Après ceux de Paris et Suresnes, le centre hospitalier universitaire de Nancy est le troisième hôpital français à proposer de la chirurgie thyroïdienne par voie transorale.
Au lieu d’inciser le cou, le chirurgien opère par l’intérieur de la bouche, ne laissant aucune cicatrice visible. Trois incisions buccales sont réalisées : une au milieu de la lèvre inférieure (moins de 10 mm), suivie de deux autres en regard des incisives, à gauche et à droite. L’intervention, menée sous anesthésie générale, dure de 70 à 130 minutes, donc un peu plus longtemps qu’une chirurgie par voie classique (réalisée en une heure environ), car il faut créer un tunnel pour rejoindre la thyroïde.
D’après une étude parue en avril 2021 dans le Journal de chirurgie viscérale, cette technique innovante s’avérerait la plus intéressante en termes de risques chirurgicaux, permettant notamment une meilleure protection des nerfs des cordes vocales lors de l’intervention. Les auteurs de l’étude soulignent néanmoins l’importance d’avoir bien sélectionné au préalable les patientes éligibles à cette opération pour sa réussite. « Une réussite qui nécessite aussi d’avoir recours à un chirurgien spécialisé, rompu à cette pratique complexe », tempère le Dr Ghanassia.
La chirurgie rétro-auriculaire ou axillaire est une technique chirurgicale assistée par robot où l’on pratique une incision non plus à la base du cou, mais derrière l’oreille (comme une cicatrice de lifting) ou sous l’aisselle.
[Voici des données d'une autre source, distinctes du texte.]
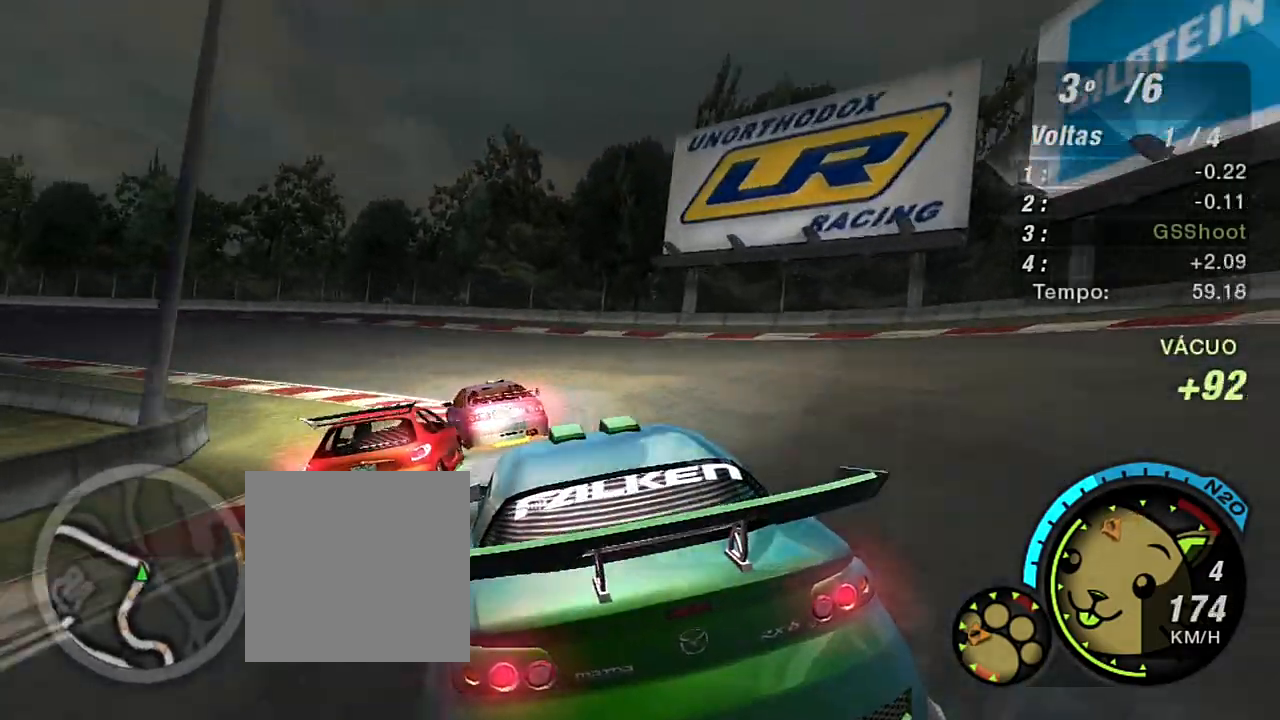
{"buttons": [], "left_stick": "down-left", "right_stick": "center", "events": []}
Un opérateur, assis derrière un écran, dirige les bras du robot.
L’Institut Gustave-Roussy, à Paris, est le seul centre en France à pratiquer la technique dite « de lifting » pour la chirurgie de la thyroïde chez l’adulte. Et l’hôpital Necker Enfants Malades, à Paris, la propose pour les grands enfants et les adolescents. La voie axillaire y est également pratiquée. Mais elle est proposée aussi dans d’autres centres experts en France, comme l’hôpital de la Timone à Marseille ou encore les CHU de Nancy et Toulouse, ainsi qu’à l’hôpital américain de Paris.
Développée en Corée du Sud, la thermoablation a été importée par les docteurs Hervé Monpeyssen et Édouard Ghanassia à l’Hôpital américain de Paris et à la polyclinique Sainte-Thérèse à Sète. Il s’agit d’une alternative intéressante qui n’entraîne ni opération, ni cicatrice, ni traitement à vie. Selon une étude autrichienne, les patients y auraient essentiellement recours pour éviter l’ablation, souvent mal vécue, d’un organe fonctionnel, indépendamment d’une appréhension quelconque liée à la chirurgie.
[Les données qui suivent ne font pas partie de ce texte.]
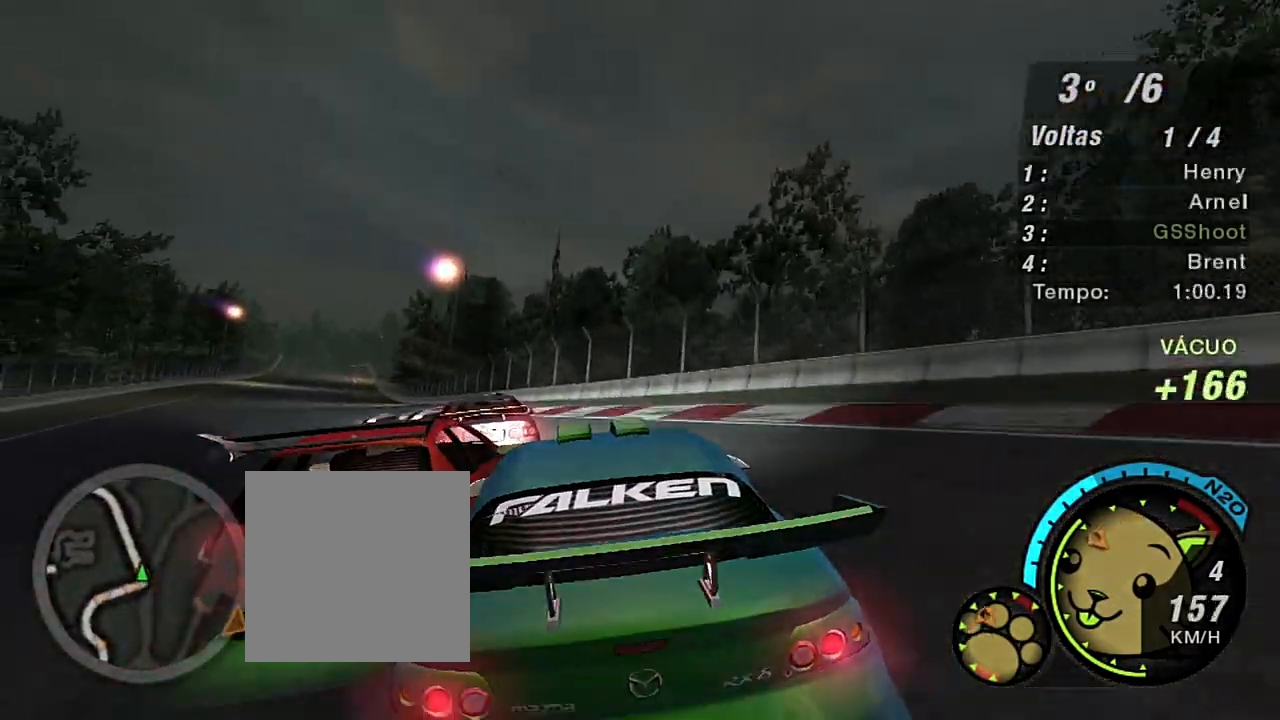
{"buttons": ["R2"], "left_stick": "down-left", "right_stick": "center", "events": []}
Pratiquée sous anesthésie locale, la thermoablation consiste à introduire une sonde thermique pour chauffer le nodule, le brûler, le faire rétrécir et, dans certains cas, parvenir à le faire totalement disparaître. Un bémol : bien que des recommandations soient parues en 2020, la procédure, contrairement aux autres techniques précitées, n’est pas encore prise en charge par l’Assurance maladie.
* Une maladie auto-immune est une maladie due à un dérèglement du système immunitaire qui se met à « attaquer » l’organisme qu’il doit normalement protéger.
** Une cytoponction est un examen permettant d’affiner le diagnostic. Il consiste à insérer une aiguille très fine dans le nodule afin d’effectuer un prélèvement de cellules qui seront ensuite analysées.